INSTRUCTION A:
In the output-summary code below, what status line is printed for a location whose path does not exist, and what reason does that line give?

After the pipeline finishes, this cell shows you:
- Where outputs were saved
- How many files were generated
- Quick sanity checks on the results

In [None]:
# ===================================================================
# Output summary — inspect what was generated
# ===================================================================

print("=" * 60)
print("OUTPUT SUMMARY")
print("=" * 60)
print()

for label, location in output_locations:
    loc_path = Path(str(location)).expanduser()
    print(f"  {label}:")
    print(f"    Path: {loc_path}")

    if not loc_path.exists():
        print(f"    Status: does not exist (not yet generated)")
    elif loc_path.is_file():
        size_mb = loc_path.stat().st_size / (1024 * 1024)
        mtime = datetime.fromtimestamp(loc_path.stat().st_mtime)
        print(f"    Status: file, {size_mb:.2f} MB, modified {mtime:%Y-%m-%d %H:%M}")
    elif loc_path.is_dir():
        all_files = list(loc_path.rglob("*"))
        file_count = sum(1 for f in all_files if f.is_file())

INSTRUCTION B:
Render the rows from the first row through the row containing "red semicircle: moved" as a Markdown table with the columns Line and Entry.

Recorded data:

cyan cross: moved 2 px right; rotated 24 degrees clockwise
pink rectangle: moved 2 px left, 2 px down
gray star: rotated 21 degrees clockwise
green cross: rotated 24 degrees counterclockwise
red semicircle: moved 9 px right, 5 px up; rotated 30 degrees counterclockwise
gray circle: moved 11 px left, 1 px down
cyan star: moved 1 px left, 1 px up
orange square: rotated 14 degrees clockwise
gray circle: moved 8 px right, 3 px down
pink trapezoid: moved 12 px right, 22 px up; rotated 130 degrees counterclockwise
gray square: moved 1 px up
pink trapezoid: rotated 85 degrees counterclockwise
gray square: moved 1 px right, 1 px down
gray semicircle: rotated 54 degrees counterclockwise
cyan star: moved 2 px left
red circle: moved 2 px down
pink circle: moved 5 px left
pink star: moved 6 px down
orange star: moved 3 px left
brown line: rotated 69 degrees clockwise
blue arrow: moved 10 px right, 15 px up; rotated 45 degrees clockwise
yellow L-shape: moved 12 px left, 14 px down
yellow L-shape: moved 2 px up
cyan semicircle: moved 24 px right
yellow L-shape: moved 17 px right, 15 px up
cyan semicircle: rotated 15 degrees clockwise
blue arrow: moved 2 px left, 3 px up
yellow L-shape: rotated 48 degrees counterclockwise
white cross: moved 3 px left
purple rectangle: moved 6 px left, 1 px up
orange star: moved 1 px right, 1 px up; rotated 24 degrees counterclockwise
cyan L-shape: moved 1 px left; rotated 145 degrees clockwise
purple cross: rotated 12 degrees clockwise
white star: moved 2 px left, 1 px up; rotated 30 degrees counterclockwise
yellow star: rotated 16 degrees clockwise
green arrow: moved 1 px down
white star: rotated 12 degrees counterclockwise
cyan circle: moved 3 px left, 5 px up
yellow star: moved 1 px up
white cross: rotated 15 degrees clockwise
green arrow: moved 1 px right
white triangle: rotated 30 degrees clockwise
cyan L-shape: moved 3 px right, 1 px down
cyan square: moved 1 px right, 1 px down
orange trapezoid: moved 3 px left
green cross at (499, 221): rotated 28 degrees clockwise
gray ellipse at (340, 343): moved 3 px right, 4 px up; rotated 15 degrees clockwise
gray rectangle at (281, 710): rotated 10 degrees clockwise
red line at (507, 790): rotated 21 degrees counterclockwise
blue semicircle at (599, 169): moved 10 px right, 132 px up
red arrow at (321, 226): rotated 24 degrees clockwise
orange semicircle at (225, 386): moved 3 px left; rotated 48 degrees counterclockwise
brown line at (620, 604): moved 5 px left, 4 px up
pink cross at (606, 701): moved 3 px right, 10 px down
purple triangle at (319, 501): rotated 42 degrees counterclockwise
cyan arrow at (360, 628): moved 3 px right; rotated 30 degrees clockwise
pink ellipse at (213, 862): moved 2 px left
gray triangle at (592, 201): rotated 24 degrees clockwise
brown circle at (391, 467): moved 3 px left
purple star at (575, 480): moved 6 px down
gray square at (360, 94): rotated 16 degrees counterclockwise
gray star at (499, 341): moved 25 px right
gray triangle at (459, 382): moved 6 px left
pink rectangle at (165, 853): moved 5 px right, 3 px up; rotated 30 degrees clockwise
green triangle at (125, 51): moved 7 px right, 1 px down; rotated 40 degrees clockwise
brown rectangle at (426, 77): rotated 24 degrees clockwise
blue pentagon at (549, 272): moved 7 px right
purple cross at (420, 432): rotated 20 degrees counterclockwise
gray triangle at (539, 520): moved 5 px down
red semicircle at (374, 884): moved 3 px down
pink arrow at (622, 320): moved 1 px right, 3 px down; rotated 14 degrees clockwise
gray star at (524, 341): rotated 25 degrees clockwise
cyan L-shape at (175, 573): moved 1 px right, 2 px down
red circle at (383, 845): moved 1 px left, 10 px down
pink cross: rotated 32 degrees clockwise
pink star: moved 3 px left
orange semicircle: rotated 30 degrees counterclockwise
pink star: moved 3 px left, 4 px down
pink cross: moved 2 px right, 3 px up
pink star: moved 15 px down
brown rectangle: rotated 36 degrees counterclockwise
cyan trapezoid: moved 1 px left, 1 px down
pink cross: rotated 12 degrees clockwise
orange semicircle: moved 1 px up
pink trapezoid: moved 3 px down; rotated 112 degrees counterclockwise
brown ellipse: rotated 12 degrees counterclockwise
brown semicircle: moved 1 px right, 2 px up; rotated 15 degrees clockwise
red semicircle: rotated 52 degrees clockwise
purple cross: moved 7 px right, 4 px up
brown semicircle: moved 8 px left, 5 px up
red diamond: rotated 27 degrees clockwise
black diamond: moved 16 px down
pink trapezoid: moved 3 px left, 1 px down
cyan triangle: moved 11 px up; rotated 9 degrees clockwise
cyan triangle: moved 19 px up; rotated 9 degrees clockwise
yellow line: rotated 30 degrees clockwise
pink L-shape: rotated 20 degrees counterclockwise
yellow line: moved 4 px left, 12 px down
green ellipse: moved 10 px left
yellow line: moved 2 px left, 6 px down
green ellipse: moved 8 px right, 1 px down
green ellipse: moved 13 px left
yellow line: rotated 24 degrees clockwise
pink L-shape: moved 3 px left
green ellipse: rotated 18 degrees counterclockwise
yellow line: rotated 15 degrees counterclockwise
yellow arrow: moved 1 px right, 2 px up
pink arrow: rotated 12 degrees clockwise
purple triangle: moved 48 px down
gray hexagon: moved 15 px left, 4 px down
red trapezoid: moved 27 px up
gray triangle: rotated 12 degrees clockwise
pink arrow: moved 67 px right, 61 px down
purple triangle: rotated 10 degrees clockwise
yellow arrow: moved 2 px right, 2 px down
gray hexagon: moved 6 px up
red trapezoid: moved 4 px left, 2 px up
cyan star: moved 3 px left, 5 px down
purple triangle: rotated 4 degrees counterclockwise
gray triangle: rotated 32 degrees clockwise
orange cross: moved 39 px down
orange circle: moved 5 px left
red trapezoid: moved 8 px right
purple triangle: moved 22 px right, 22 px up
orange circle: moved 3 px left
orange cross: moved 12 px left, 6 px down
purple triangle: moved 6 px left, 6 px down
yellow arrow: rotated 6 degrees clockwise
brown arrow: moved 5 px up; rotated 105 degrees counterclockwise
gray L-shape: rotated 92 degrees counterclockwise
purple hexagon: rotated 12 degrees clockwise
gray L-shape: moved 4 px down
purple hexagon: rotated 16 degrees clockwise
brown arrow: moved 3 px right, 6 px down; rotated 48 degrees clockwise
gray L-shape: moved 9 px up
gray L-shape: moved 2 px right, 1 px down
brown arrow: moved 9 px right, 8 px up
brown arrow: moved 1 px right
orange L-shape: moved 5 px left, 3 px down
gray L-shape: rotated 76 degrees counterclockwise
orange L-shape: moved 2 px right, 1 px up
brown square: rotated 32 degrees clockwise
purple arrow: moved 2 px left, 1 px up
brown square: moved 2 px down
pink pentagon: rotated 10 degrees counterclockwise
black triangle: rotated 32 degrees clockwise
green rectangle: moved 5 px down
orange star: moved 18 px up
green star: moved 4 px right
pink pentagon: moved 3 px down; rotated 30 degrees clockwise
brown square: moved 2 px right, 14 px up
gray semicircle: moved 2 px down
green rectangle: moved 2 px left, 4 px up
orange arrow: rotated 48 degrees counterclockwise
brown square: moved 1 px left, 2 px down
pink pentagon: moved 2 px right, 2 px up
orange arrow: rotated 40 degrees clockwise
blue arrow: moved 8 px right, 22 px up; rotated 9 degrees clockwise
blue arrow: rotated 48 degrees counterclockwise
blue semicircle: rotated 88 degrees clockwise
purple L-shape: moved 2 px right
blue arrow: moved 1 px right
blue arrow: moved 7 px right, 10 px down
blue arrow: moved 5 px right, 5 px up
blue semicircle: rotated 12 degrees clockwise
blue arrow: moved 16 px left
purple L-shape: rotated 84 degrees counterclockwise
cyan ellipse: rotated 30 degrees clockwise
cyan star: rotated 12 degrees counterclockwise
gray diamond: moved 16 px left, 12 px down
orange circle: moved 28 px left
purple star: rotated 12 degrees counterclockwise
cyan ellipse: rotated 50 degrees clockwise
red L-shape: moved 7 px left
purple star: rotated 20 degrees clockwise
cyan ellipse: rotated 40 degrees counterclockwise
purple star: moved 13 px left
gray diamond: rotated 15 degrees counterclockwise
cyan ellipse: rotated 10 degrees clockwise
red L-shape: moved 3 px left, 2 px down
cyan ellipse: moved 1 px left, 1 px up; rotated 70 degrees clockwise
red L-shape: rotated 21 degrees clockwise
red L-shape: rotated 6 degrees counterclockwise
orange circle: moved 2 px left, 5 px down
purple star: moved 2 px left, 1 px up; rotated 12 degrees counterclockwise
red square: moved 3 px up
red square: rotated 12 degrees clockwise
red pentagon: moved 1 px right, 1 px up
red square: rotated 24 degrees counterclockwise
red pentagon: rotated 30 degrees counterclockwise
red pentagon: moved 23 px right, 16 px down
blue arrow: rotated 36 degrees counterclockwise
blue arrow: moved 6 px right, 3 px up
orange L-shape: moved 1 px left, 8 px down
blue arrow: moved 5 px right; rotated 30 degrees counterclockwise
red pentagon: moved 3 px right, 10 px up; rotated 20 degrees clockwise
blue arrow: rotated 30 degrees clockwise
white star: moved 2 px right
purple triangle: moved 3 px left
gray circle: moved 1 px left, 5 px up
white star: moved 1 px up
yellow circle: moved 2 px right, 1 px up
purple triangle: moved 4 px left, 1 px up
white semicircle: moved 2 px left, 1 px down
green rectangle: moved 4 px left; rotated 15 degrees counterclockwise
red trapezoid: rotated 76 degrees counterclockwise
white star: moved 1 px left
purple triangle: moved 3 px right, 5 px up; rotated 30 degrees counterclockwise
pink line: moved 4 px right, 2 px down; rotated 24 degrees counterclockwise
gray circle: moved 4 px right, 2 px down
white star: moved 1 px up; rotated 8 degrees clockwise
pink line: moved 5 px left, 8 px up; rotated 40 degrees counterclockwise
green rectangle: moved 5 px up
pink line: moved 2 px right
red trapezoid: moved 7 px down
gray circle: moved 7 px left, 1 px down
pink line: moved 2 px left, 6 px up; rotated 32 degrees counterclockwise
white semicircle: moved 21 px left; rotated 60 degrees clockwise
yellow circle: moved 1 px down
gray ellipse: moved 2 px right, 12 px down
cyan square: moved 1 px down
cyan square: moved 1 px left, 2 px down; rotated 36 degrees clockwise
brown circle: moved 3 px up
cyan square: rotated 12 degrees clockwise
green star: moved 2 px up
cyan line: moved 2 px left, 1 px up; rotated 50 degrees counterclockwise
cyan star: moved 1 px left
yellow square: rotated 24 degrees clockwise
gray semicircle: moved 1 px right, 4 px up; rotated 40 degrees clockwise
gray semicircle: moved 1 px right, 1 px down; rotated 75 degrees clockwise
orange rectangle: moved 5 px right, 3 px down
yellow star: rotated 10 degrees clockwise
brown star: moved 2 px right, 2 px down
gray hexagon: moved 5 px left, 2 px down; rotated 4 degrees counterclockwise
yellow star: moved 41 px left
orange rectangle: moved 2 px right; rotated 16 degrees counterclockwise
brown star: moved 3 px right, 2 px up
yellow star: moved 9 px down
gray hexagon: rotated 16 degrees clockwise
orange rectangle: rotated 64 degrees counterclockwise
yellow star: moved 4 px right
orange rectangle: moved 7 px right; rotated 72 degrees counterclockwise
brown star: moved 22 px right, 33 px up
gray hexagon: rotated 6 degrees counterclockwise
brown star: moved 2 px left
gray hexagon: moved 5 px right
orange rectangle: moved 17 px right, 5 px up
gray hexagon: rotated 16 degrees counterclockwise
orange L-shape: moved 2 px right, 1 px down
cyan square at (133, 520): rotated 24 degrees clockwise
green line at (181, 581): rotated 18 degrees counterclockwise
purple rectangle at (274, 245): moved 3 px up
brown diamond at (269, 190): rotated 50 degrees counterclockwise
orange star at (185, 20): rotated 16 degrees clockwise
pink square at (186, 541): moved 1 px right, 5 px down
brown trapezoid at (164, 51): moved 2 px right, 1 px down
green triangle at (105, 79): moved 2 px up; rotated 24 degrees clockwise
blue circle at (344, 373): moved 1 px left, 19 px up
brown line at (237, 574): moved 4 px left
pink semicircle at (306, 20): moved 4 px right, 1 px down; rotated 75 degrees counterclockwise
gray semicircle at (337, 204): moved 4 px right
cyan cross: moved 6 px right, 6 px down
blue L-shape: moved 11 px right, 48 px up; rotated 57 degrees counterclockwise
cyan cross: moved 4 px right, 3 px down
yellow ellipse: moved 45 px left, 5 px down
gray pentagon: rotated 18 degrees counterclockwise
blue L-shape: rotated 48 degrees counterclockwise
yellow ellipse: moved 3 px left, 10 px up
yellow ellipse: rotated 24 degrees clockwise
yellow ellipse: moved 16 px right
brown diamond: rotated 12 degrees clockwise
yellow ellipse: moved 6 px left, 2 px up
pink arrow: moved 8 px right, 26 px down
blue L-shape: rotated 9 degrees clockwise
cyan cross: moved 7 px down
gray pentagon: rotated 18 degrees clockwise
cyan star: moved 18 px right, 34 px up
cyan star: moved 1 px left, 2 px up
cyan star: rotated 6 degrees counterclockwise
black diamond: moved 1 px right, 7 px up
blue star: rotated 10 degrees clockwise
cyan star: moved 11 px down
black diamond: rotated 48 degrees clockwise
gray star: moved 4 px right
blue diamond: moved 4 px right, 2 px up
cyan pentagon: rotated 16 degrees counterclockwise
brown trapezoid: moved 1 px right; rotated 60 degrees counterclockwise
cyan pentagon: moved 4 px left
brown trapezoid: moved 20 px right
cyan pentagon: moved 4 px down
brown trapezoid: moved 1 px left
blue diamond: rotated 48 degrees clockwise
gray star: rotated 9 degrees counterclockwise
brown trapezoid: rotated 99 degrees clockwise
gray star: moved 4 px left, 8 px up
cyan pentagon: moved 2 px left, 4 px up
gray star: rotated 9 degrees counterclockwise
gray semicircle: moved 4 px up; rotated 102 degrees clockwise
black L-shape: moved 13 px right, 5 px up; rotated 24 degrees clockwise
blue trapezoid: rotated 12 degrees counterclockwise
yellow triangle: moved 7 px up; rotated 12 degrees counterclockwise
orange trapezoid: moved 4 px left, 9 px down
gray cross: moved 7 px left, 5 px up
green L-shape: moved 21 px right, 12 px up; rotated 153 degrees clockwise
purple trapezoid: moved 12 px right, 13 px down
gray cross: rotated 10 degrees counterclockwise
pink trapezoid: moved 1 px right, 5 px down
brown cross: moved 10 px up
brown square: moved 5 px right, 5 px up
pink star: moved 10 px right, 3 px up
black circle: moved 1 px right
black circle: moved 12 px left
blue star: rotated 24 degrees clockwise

WRITTEN RESPONSE A:
It prints "Status: does not exist (not yet generated)". The reason it gives is that the output has not yet been generated.

WRITTEN RESPONSE B:
| Line | Entry |
|---|---|
| 1 | cyan cross: moved 2 px right; rotated 24 degrees clockwise |
| 2 | pink rectangle: moved 2 px left, 2 px down |
| 3 | gray star: rotated 21 degrees clockwise |
| 4 | green cross: rotated 24 degrees counterclockwise |
| 5 | red semicircle: moved 9 px right, 5 px up; rotated 30 degrees counterclockwise |